Page images and extracted text:
——
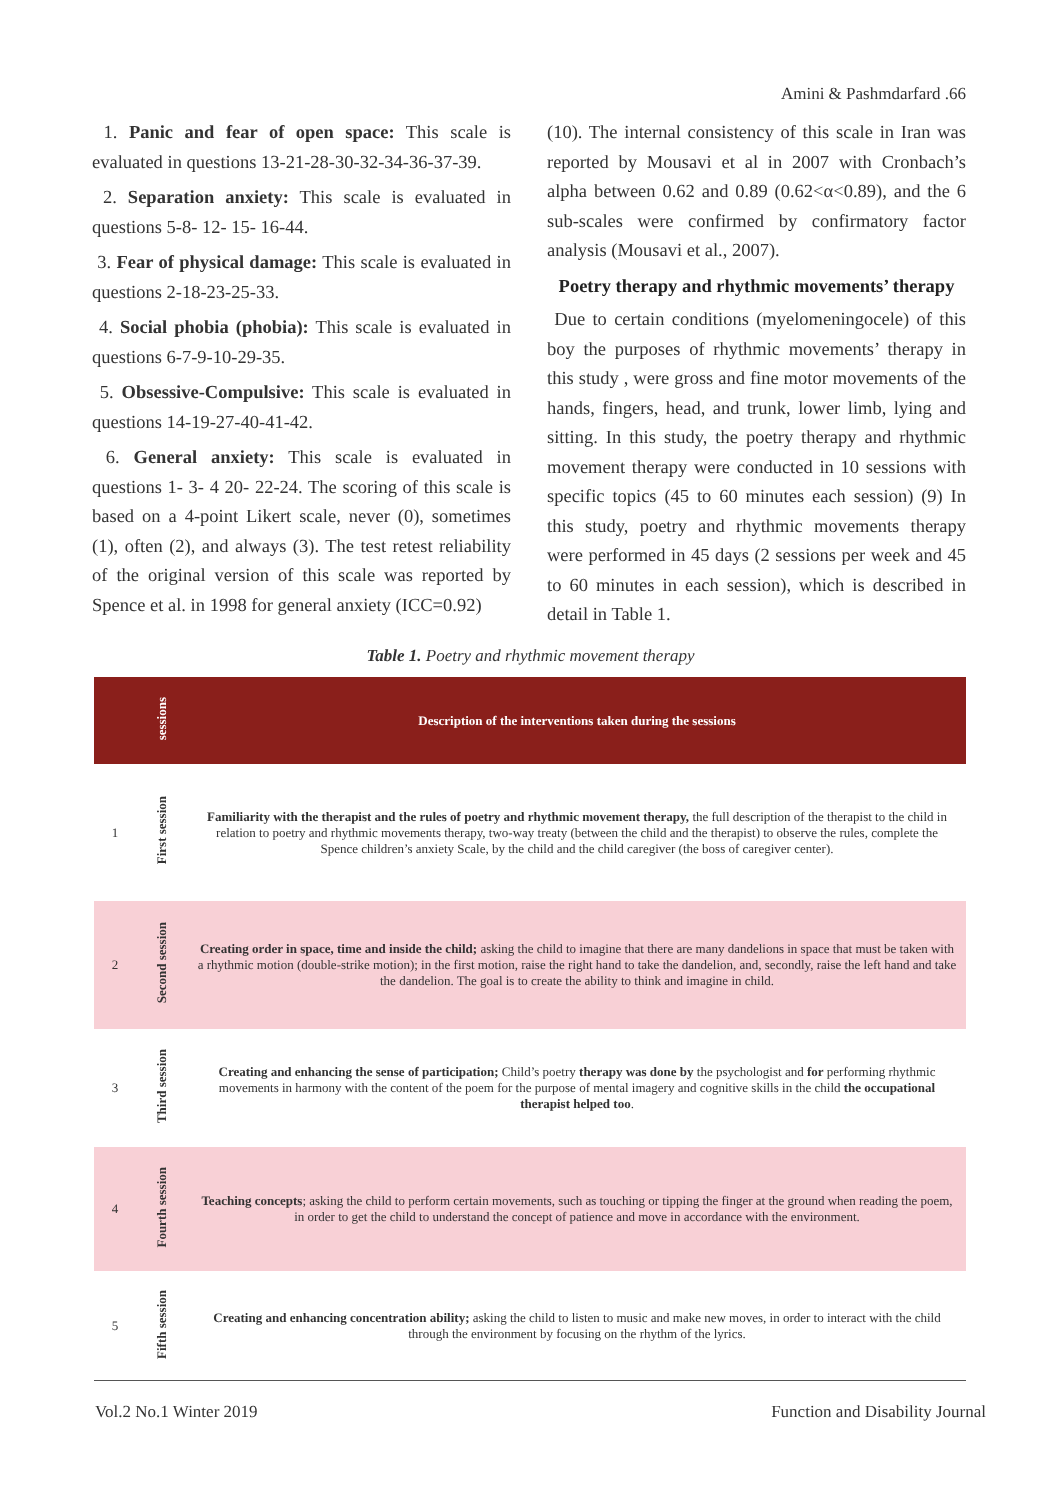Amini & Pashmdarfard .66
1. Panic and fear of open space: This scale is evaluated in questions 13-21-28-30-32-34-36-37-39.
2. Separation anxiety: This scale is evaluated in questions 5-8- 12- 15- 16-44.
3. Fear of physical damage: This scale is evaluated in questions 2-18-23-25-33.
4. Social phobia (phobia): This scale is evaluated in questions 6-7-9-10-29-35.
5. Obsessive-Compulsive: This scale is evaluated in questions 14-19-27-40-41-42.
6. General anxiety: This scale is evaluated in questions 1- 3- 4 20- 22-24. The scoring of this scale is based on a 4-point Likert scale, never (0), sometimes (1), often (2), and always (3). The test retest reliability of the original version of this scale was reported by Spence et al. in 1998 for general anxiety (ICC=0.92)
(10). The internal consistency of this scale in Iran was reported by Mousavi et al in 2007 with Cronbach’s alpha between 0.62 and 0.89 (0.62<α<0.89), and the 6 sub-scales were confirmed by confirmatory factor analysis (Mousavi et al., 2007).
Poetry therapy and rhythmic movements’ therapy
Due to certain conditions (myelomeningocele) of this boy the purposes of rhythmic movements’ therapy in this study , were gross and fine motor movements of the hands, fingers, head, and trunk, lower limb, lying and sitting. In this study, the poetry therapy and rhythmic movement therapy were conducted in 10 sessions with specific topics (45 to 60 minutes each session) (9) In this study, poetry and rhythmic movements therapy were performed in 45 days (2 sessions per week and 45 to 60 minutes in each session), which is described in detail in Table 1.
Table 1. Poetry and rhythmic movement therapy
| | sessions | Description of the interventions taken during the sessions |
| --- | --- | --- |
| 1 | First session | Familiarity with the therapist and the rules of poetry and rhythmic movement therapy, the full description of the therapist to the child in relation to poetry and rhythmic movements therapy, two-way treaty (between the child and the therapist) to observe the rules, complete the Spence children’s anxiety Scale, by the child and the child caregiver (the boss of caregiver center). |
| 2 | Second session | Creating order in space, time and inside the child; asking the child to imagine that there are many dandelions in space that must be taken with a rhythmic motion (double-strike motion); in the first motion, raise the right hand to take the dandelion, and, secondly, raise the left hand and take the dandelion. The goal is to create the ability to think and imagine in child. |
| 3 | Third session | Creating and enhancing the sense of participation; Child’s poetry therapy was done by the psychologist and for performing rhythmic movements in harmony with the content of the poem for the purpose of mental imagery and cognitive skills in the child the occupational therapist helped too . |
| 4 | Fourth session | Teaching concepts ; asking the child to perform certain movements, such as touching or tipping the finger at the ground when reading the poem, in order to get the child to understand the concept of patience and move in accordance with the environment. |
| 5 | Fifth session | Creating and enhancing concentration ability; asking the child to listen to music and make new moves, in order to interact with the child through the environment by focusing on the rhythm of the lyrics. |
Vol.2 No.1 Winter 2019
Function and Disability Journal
——
**What is expected**
The data above should be repeated exactly, minus any pictures.

**Answer box**
Amini & Pashmdarfard .66
1. Panic and fear of open space: This scale is evaluated in questions 13-21-28-30-32-34-36-37-39.
2. Separation anxiety: This scale is evaluated in questions 5-8- 12- 15- 16-44.
3. Fear of physical damage: This scale is evaluated in questions 2-18-23-25-33.
4. Social phobia (phobia): This scale is evaluated in questions 6-7-9-10-29-35.
5. Obsessive-Compulsive: This scale is evaluated in questions 14-19-27-40-41-42.
6. General anxiety: This scale is evaluated in questions 1- 3- 4 20- 22-24. The scoring of this scale is based on a 4-point Likert scale, never (0), sometimes (1), often (2), and always (3). The test retest reliability of the original version of this scale was reported by Spence et al. in 1998 for general anxiety (ICC=0.92)
(10). The internal consistency of this scale in Iran was reported by Mousavi et al in 2007 with Cronbach’s alpha between 0.62 and 0.89 (0.62<α<0.89), and the 6 sub-scales were confirmed by confirmatory factor analysis (Mousavi et al., 2007).
Poetry therapy and rhythmic movements’ therapy
Due to certain conditions (myelomeningocele) of this boy the purposes of rhythmic movements’ therapy in this study , were gross and fine motor movements of the hands, fingers, head, and trunk, lower limb, lying and sitting. In this study, the poetry therapy and rhythmic movement therapy were conducted in 10 sessions with specific topics (45 to 60 minutes each session) (9) In this study, poetry and rhythmic movements therapy were performed in 45 days (2 sessions per week and 45 to 60 minutes in each session), which is described in detail in Table 1.
Table 1. Poetry and rhythmic movement therapy
| | sessions | Description of the interventions taken during the sessions |
| --- | --- | --- |
| 1 | First session | Familiarity with the therapist and the rules of poetry and rhythmic movement therapy, the full description of the therapist to the child in relation to poetry and rhythmic movements therapy, two-way treaty (between the child and the therapist) to observe the rules, complete the Spence children’s anxiety Scale, by the child and the child caregiver (the boss of caregiver center). |
| 2 | Second session | Creating order in space, time and inside the child; asking the child to imagine that there are many dandelions in space that must be taken with a rhythmic motion (double-strike motion); in the first motion, raise the right hand to take the dandelion, and, secondly, raise the left hand and take the dandelion. The goal is to create the ability to think and imagine in child. |
| 3 | Third session | Creating and enhancing the sense of participation; Child’s poetry therapy was done by the psychologist and for performing rhythmic movements in harmony with the content of the poem for the purpose of mental imagery and cognitive skills in the child the occupational therapist helped too . |
| 4 | Fourth session | Teaching concepts ; asking the child to perform certain movements, such as touching or tipping the finger at the ground when reading the poem, in order to get the child to understand the concept of patience and move in accordance with the environment. |
| 5 | Fifth session | Creating and enhancing concentration ability; asking the child to listen to music and make new moves, in order to interact with the child through the environment by focusing on the rhythm of the lyrics. |
Vol.2 No.1 Winter 2019
Function and Disability Journal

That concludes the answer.